- Assignment: All lines from the one with "not u4(not_1,a);" through the end of the records below are to be given again exactly, and nothing else.

- Hardware project source files:
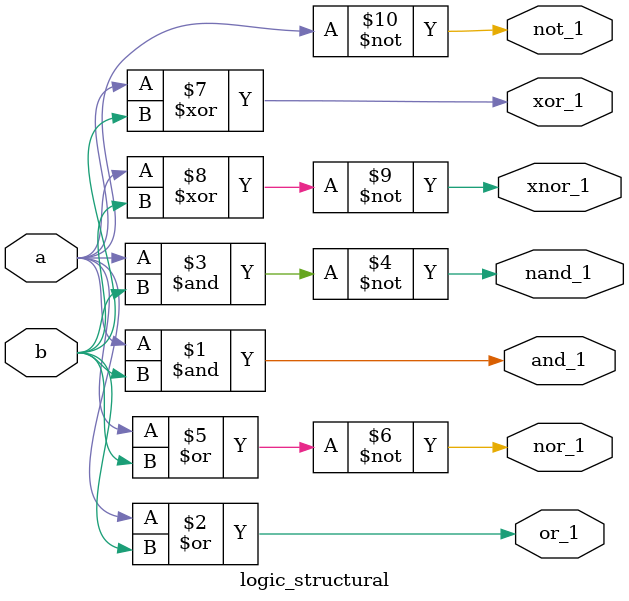
<source format=v>
`timescale 1ns / 1ps



module logic_structural(a,b,and_1,or_1,nand_1,nor_1,not_1,xor_1,xnor_1);
input a,b;
output and_1,or_1,nand_1,nor_1,not_1,xor_1,xnor_1;
and u0(and_1,a,b);
or u1(or_1,a,b);
nand u2(nand_1,a,b);
nor u3(nor_1,a,b);
not u4(not_1,a);
xor u5(xor_1,a,b);
xnor u6(xnor_1,a,b);
endmodule

</source>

- Written response:
not u4(not_1,a);
xor u5(xor_1,a,b);
xnor u6(xnor_1,a,b);
endmodule

</source>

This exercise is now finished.